Top of Material provided
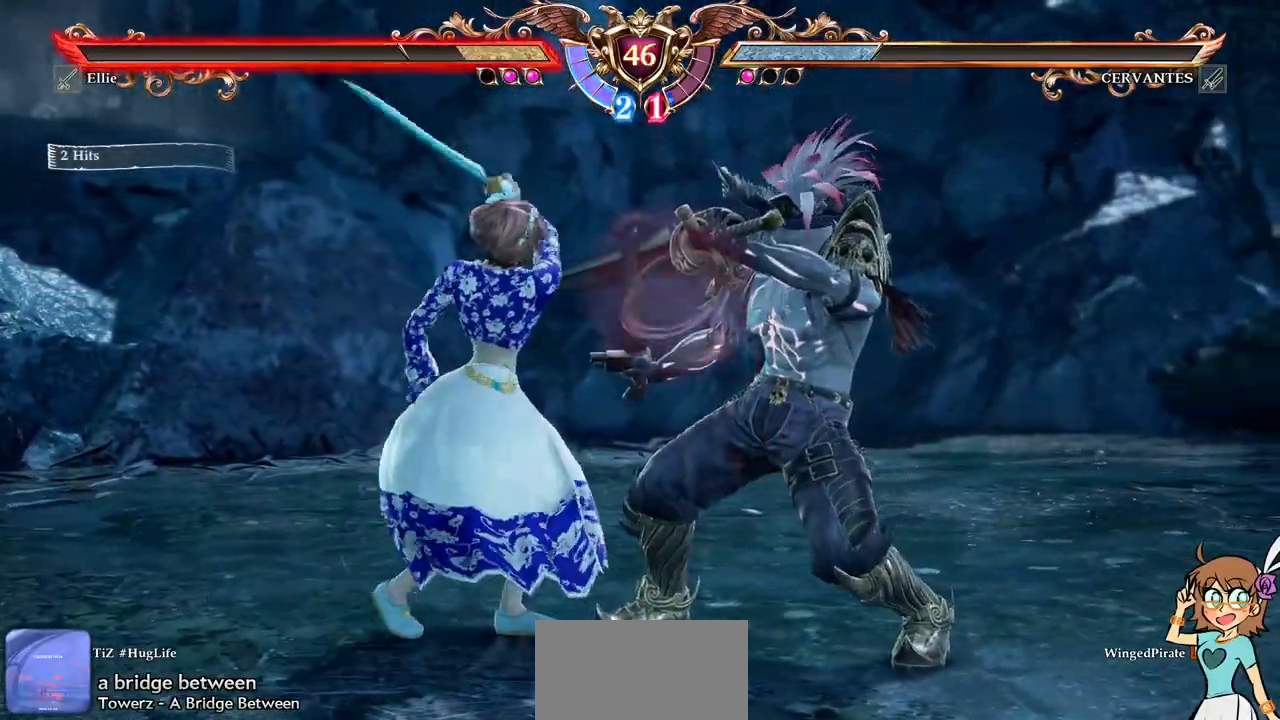
{"buttons": [], "events": [[200, "A", "down"], [200, "DPAD_RIGHT", "down"], [300, "DPAD_RIGHT", "up"], [333, "A", "up"]]}
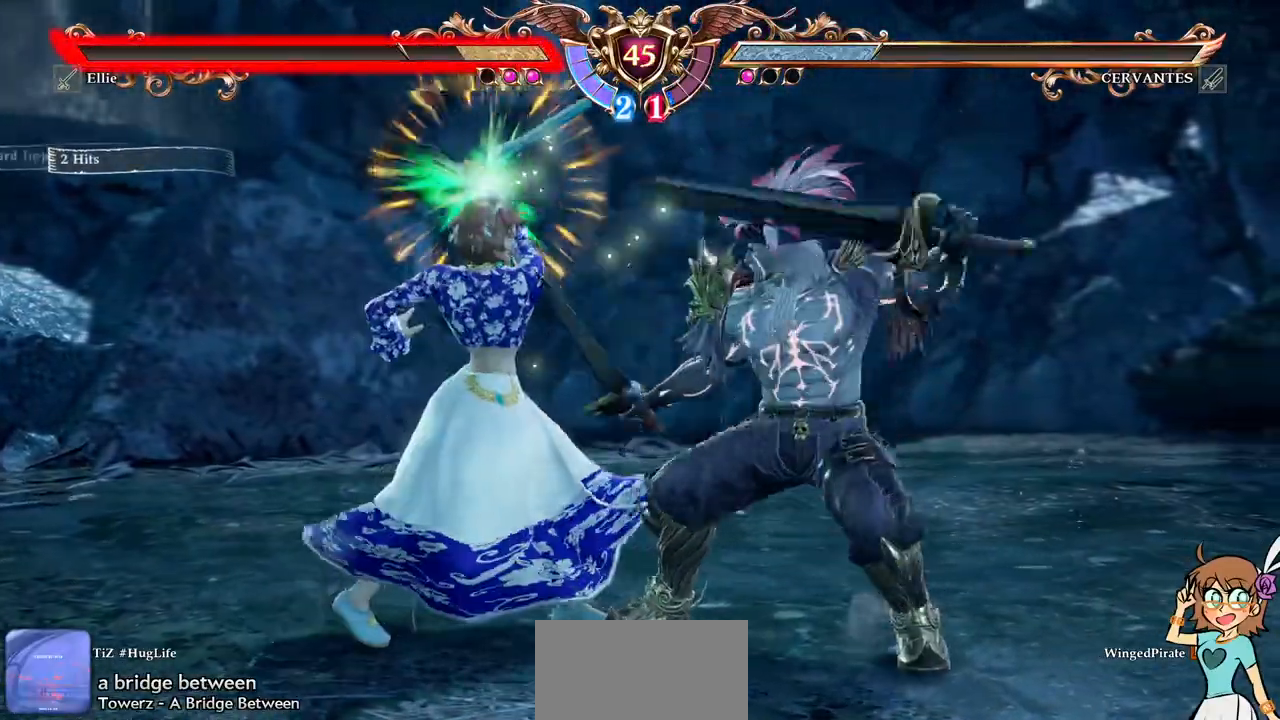
{"buttons": ["A"], "events": [[167, "A", "down"]]}
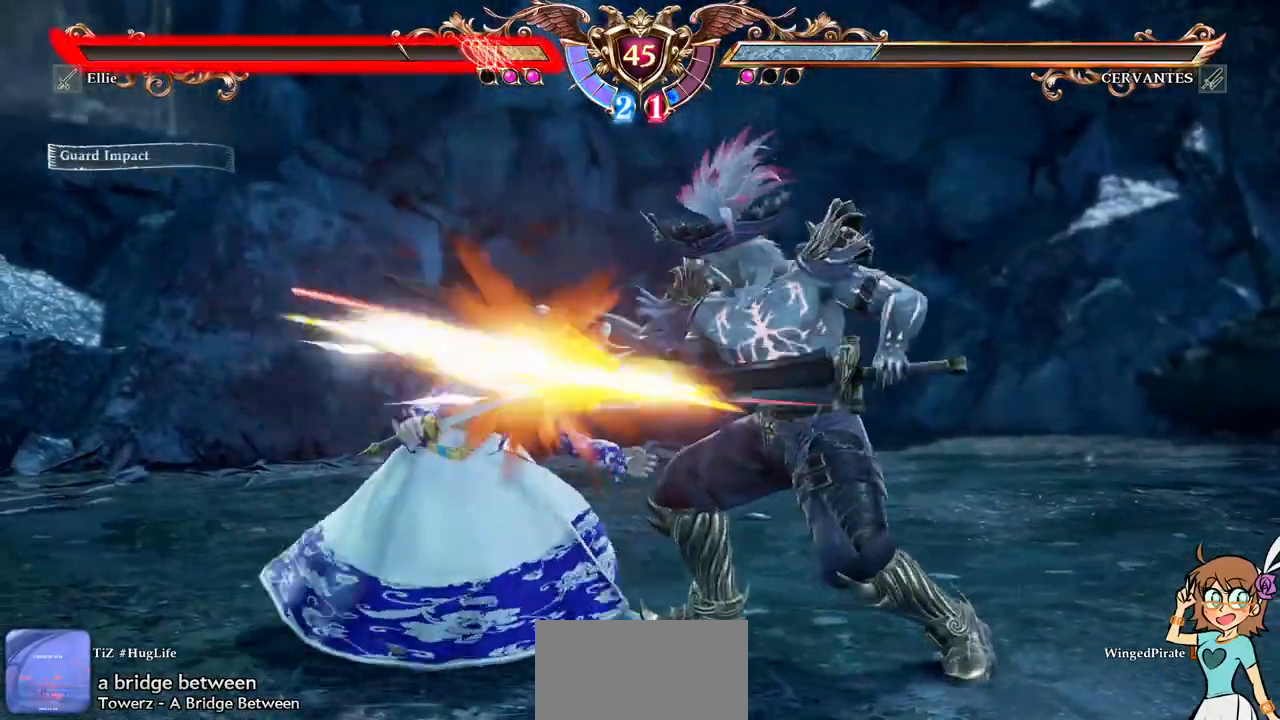
{"buttons": ["A"], "events": []}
Bottom of Material provided
• _Your goal_
Please write out the whole listing exactly, but not the pictures in it.

• _Written response_
{"buttons": [], "events": [[200, "A", "down"], [200, "DPAD_RIGHT", "down"], [300, "DPAD_RIGHT", "up"], [333, "A", "up"]]}
{"buttons": ["A"], "events": [[167, "A", "down"]]}
{"buttons": ["A"], "events": []}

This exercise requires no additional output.